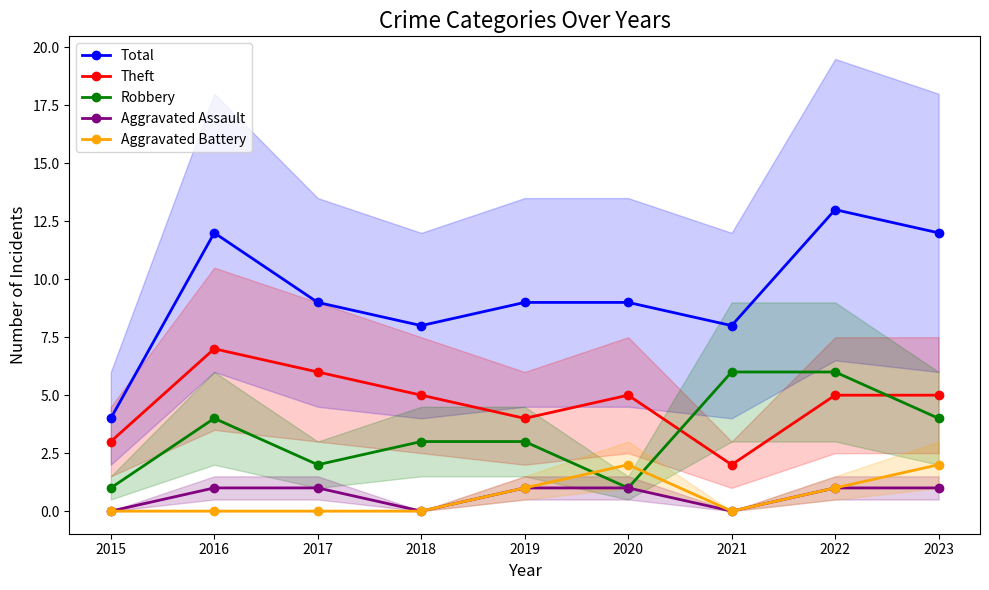

True or false: Aggravated Battery and Aggravated Assault intersect in this chart.

False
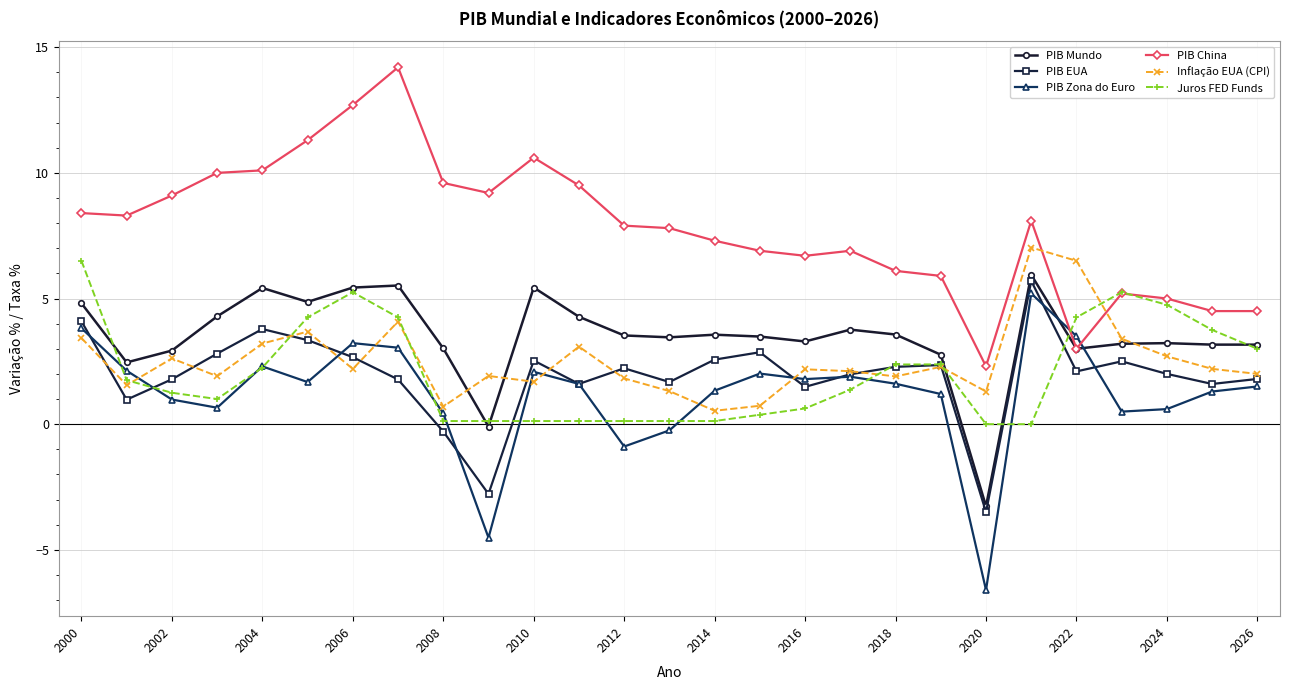

What is the smallest value displayed?

-6.6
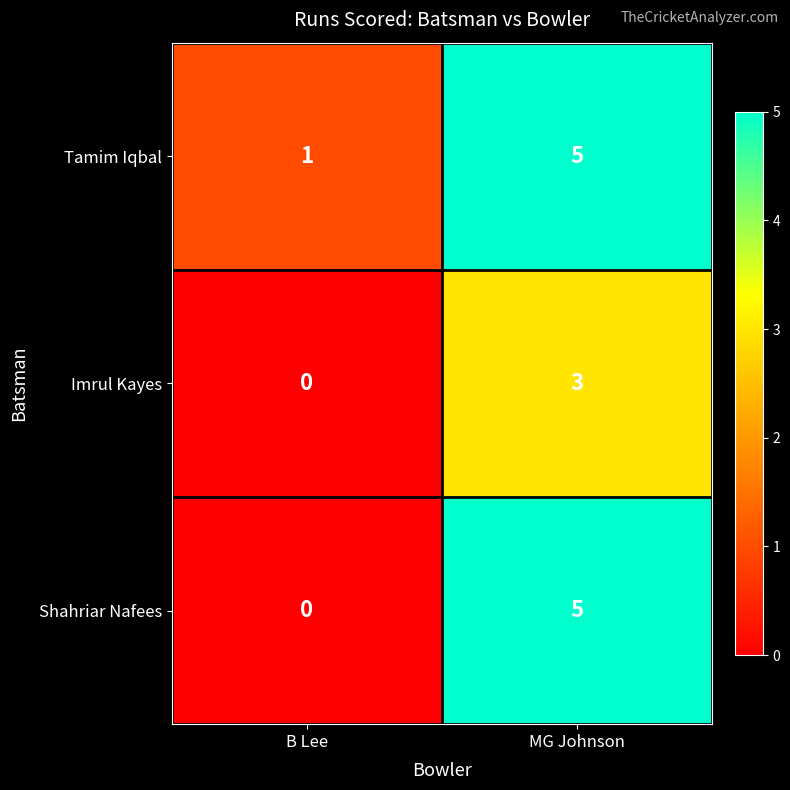

At which label is Shahriar Nafees closest to 2?

B Lee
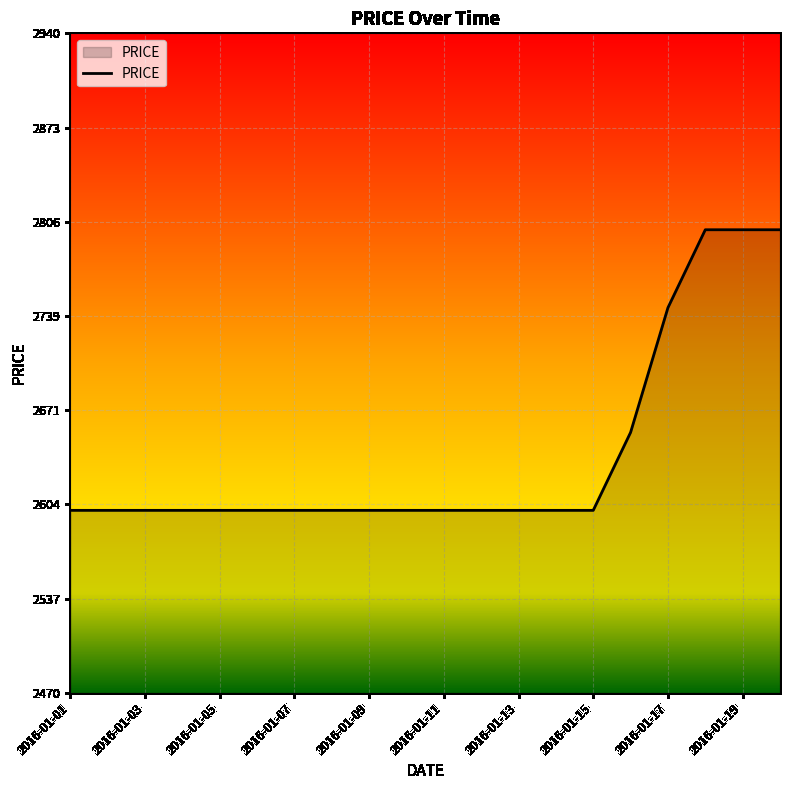

Reading left to right, extract all data points from this chart.

2600.0	2600.0	2600.0	2600.0	2600.0	2600.0	2600.0	2600.0	2600.0	2600.0	2600.0	2600.0	2600.0	2600.0	2600.0	2655.6	2744.4	2800.0	2800.0	2800.0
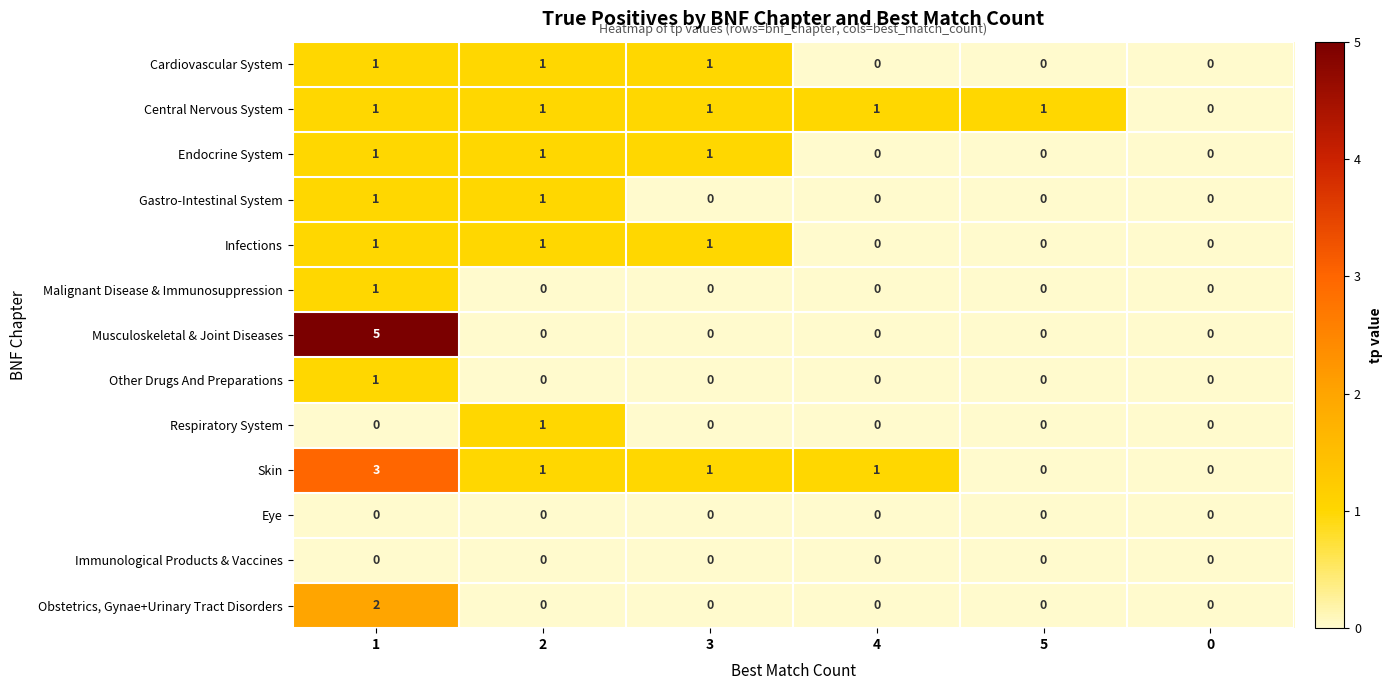

At which category is the sum across all series the highest?

1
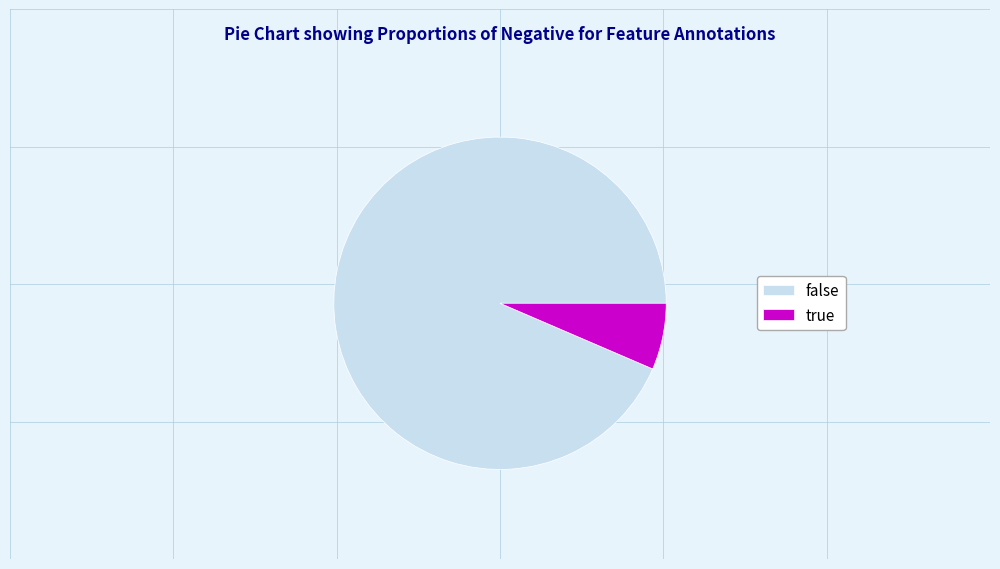

How many segments does this pie chart have?

2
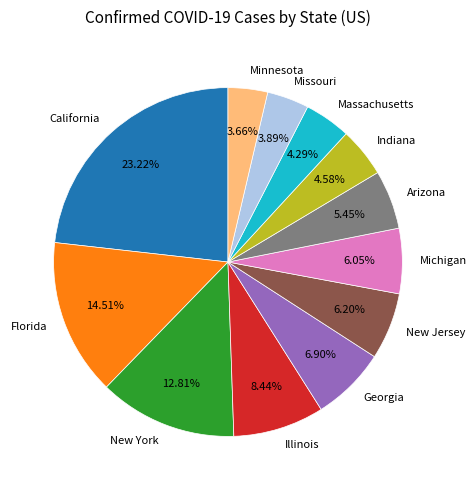

Which has a higher value, Georgia or Michigan?

Georgia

■ ■ ■ ■ ■

What the task requires
Extract every line of text from all the rows above, copying each one word for word and leaving out the pictures.

Exercise answer
True or false: Aggravated Battery and Aggravated Assault intersect in this chart.

False

What is the smallest value displayed?

-6.6

At which label is Shahriar Nafees closest to 2?

B Lee

Reading left to right, extract all data points from this chart.

2600.0	2600.0	2600.0	2600.0	2600.0	2600.0	2600.0	2600.0	2600.0	2600.0	2600.0	2600.0	2600.0	2600.0	2600.0	2655.6	2744.4	2800.0	2800.0	2800.0

At which category is the sum across all series the highest?

1

How many segments does this pie chart have?

2

Which has a higher value, Georgia or Michigan?

Georgia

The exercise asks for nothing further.